### LIST OF TASKS
[1] According to the hunting fitness article, in which magazine was it originally published?
[2] Please rewrite the paragraph of the hunting fitness article beginning "In order to be successful" as a shorter version that keeps its main facts.
[3] Reproduce the part of the hunting fitness article that opens with the words containing "Training with the" and closes with "next backcountry hunt.".

### STUDY TEXT

Gearing Up Your Body
By Kristy Titus
Fitness & Nutrition Editor
Originally published in Western Hunter Magazine
Get the inside track on gear that will better your performance
On the mountain, your body is already being challenged. The last thing you want to do is experiment with how far you can push your health and fitness, which could lead to a major health catastrophe. Any hunt, whether it be sitting in a tree stand, carrying a daypack, or an extended backpack hunt, our body needs to be up to task. This is where we fall back on our level of physical training, proper gear planning, and preparation.
Training with the discontinued Kifaru EMR II, loaded down with the same gear that I take on a hunt.
In order to be successful, we don’t necessarily need to be a competitive-level athlete, but training in advance brings out the best in us for each hunt. Taking your workouts outdoors can break up the monotony of the gym and take you out of your comfort zone, intensifying your training and making it more realistic for your next backcountry hunt.

### SUPPLIED INFORMATION

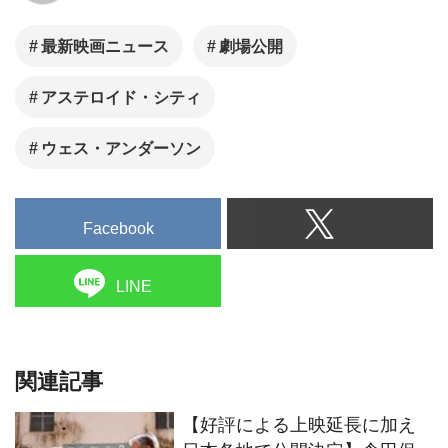
となるウェス・アンダーソン監
督最新作『アステロイド・シテ
最新映画ニュース
劇場公開
ィ』より、監督自身が明かす作
品の誕生秘話が公開された。さ
アステロイド・シティ
らに、監督、ジェイソン・シュ
ワルツマン、トム・ハンクスの
ウェス・アンダーソン
メイキング写真も解禁に。
Facebook
LINE
関連記事
【好評による上映延長に加え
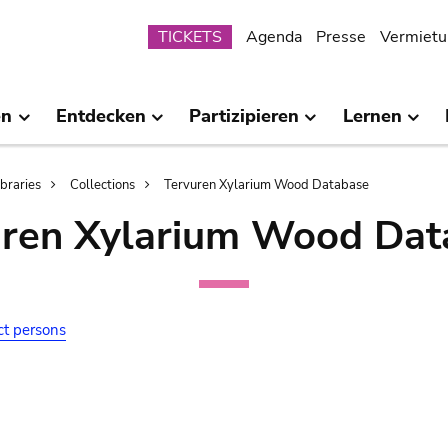
Submenu
TICKETS
Agenda
Presse
Vermietu
en
Entdecken
Partizipieren
Lernen
ibraries
Collections
Tervuren Xylarium Wood Database
uren Xylarium Wood Dat
ct persons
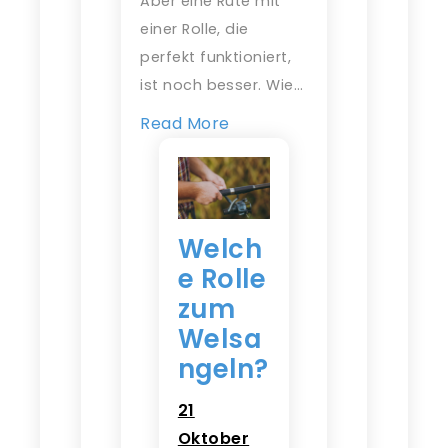
Aber eine Rute mit
einer Rolle, die
perfekt funktioniert,
ist noch besser. Wie…
Read More
Welch
e Rolle
zum
Welsa
ngeln?
21
Oktober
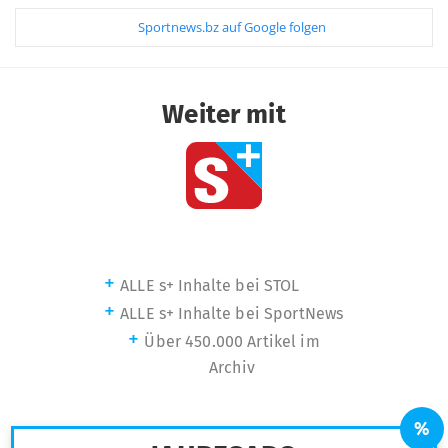
Sportnews.bz auf Google folgen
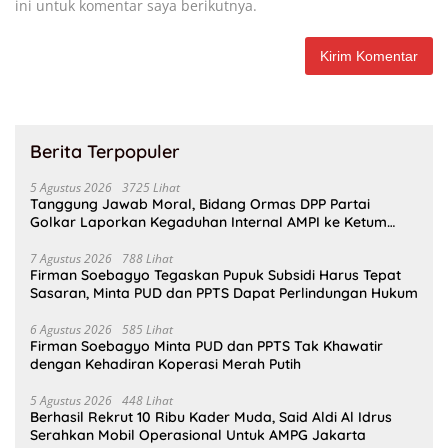
ini untuk komentar saya berikutnya.
Berita Terpopuler
5 Agustus 2026
3725 Lihat
Tanggung Jawab Moral, Bidang Ormas DPP Partai
Golkar Laporkan Kegaduhan Internal AMPI ke Ketum
Bahlil Lahadalia
7 Agustus 2026
788 Lihat
Firman Soebagyo Tegaskan Pupuk Subsidi Harus Tepat
Sasaran, Minta PUD dan PPTS Dapat Perlindungan Hukum
6 Agustus 2026
585 Lihat
Firman Soebagyo Minta PUD dan PPTS Tak Khawatir
dengan Kehadiran Koperasi Merah Putih
5 Agustus 2026
448 Lihat
Berhasil Rekrut 10 Ribu Kader Muda, Said Aldi Al Idrus
Serahkan Mobil Operasional Untuk AMPG Jakarta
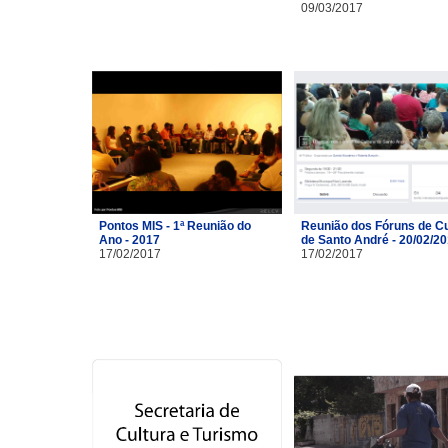
09/03/2017
Pontos MIS - 1ª Reunião do
Reunião dos Fóruns de Cu
Ano - 2017
de Santo André - 20/02/2
17/02/2017
17/02/2017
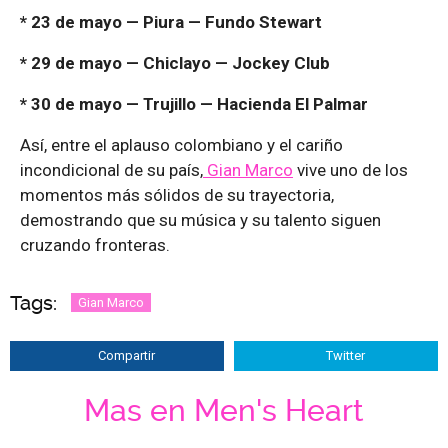
* 23 de mayo — Piura — Fundo Stewart
* 29 de mayo — Chiclayo — Jockey Club
* 30 de mayo — Trujillo — Hacienda El Palmar
Así, entre el aplauso colombiano y el cariño
incondicional de su país,
Gian Marco
vive uno de los
momentos más sólidos de su trayectoria,
demostrando que su música y su talento siguen
cruzando fronteras.
Tags:
Gian Marco
Compartir
Twitter
Mas en Men's Heart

### RESULTS OF THE TASKS
[1] Western Hunter Magazine.

[2] You don't have to be a competitive athlete to succeed, but training ahead of time helps you perform your best on each hunt. Working out outdoors breaks the gym routine, pushes you out of your comfort zone, and makes training harder and more realistic for backcountry hunting.

[3]
Training with the discontinued Kifaru EMR II, loaded down with the same gear that I take on a hunt.
In order to be successful, we don’t necessarily need to be a competitive-level athlete, but training in advance brings out the best in us for each hunt. Taking your workouts outdoors can break up the monotony of the gym and take you out of your comfort zone, intensifying your training and making it more realistic for your next backcountry hunt.